I was wondering if It is a solution of a trajectory in $Y$.
- Permenent = there exists $\epsilon>0$ such that any trajectory with initial data in $Y_0$ will be bounded away from $\partial Y_0$ by a distance greater that $\epsilon$ for $t$ sufficiently large.
This means that a the solution don't touch the boundaries? IN particular, never approach zero?
- Dissipative: A system is said to be dissipative if there is a fixed bounded set $X_0\subseteq Y$, such that if $y(t)$ is any trajectory, $y(t) \in X_0$ for all sufficiently large $t$. How large $t$ must depends on $y(0)$.
This means that after sometime, the solution remains in $X_0$?
- Invariant set: $S\subset \mathbb{R}^n$ is an invariant set for a flow $\phi_t$ or a map $G$ on $\mathbb{R}^n$ if $\phi_t(x) = \phi(x,t) \in S$ (or $G(x) \in S$) for $x \in S$ and for all $t \in \mathbb{R}$.
This means that solutions don't escape $S$ right?

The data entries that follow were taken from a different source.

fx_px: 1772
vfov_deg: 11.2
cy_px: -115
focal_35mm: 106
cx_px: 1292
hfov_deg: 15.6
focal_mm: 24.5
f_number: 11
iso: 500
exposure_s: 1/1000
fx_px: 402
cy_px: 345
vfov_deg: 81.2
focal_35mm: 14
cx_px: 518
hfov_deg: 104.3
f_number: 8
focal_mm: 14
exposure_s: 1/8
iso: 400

Forward invariant means solutions in $\mathbb{R}^+$ or solutions that goes to the right?
- Acyclic = The set $\omega(\partial Y_0)$ is said to be acyclic if there exists an isolated covering $\bigcup_{k=1}^N M_k$ such that no subset $\{M_k\}$ is a cycle.
No equilibrium in $\omega(\partial Y_0)$ are cycles, right?

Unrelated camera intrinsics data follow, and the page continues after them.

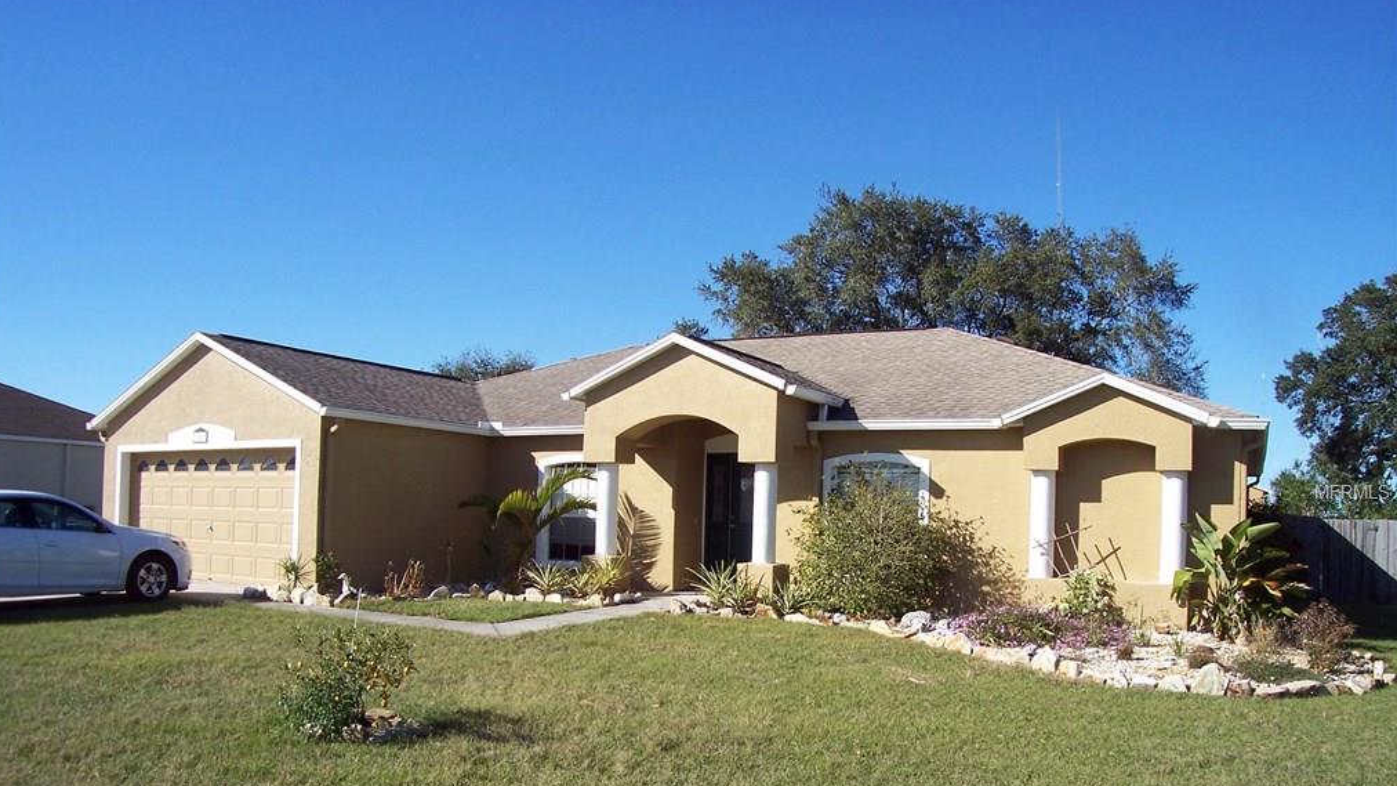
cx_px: 692
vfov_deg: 27.6
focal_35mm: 43
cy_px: 493
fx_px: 1593
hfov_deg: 47.4
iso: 100
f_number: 4
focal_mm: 8
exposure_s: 1/750
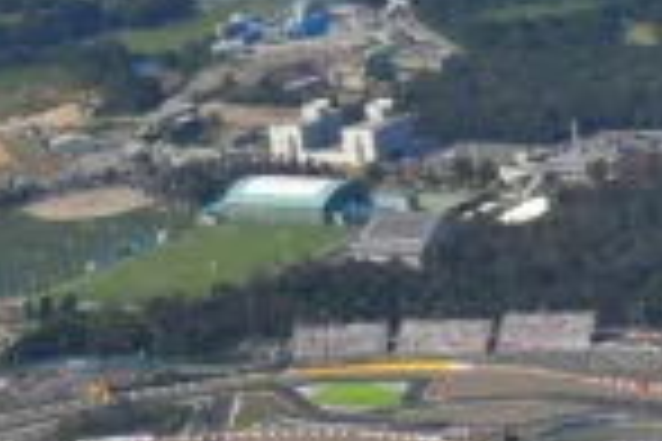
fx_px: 3843
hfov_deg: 9.8
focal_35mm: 209
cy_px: 1037
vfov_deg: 6.3
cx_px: 563
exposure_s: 1/800
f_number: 9
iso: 800
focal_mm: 30
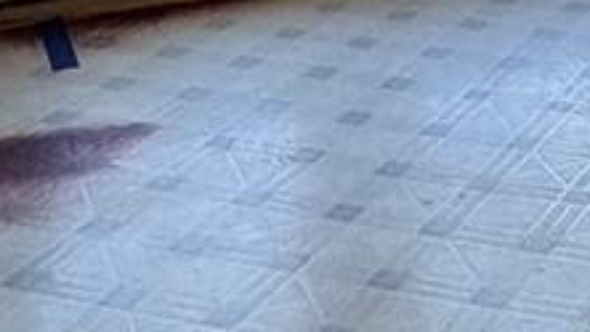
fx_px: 1721
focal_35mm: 110
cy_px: -560
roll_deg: -1.3
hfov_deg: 18.3
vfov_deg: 9.4
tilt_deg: -0.1
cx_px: 736
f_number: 2.2
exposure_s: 1/120
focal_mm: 2.22
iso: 64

- Isolated = An invariant set $S$ for the flow or semi-flow is said to be isolated if it has a neighborhood $U$ such that $S$ is the maximal invariant subset of $U$.
This means that $S \subseteq U$ and no other $S'$ invariant set have the property $S \subseteq S' \subseteq U$?
This is the application of the theorem to my research. First, under the assumption $\frac{A}{c} > \frac{b}{\delta}$ implies that the equilibrium point $(0,\frac{b}{\delta})$ is a saddle point. I already prove that the system is dissipative.
Theorem: Let us assume that $$\frac{A}{c} > \frac{b}{\delta}$$ then the system is permanent.
Proof: Let $Y_0 = \mathbb{R}^2$. Then, $\omega(\partial Y_0)$ consist of the equilibruim: $$(0,0) \text{ is an unstable node},$$ $$(1,0) \text{ is an saddle point},$$ $$(0,\frac{b}{\delta}) \text{ is a saddle point.}$$ The equilibrium $(1,0)$ has the $x$-axis as the stable manifold and the $y$-axis as the unstable manifold. Similarly, the equilibrium $(0,\frac{b}{\delta})$ has the $y$-axis as the stable manifold and the $x$-axis as the unstable manifold. Now, all the trajectories on the $x-$ axis other than $(0,0)$ approach $(1,0)$ and all the trajectories on the $y$-axis other than $(0,0)$ approach $(0,\frac{b}{\delta})$. It follows from the structural features that $\omega(\partial Y_0)$ is acyclic, Thus, $\omega(\partial Y_0)$ is isolated and acyclic. Since the stable manifold of $(1,0)$ is the $x$-axis and the stable manifold of $(0,\frac{b}{\delta})$ is the $y$-axis, they dont intersect $Y_0$ and since the system is dissipative, then we have that the system is permanent.
I am not understanding the argument, It follows from the structural features that $\omega(\partial Y_0)$ is acyclic, Thus, $\omega(\partial Y_0)$ is isolated and acyclic.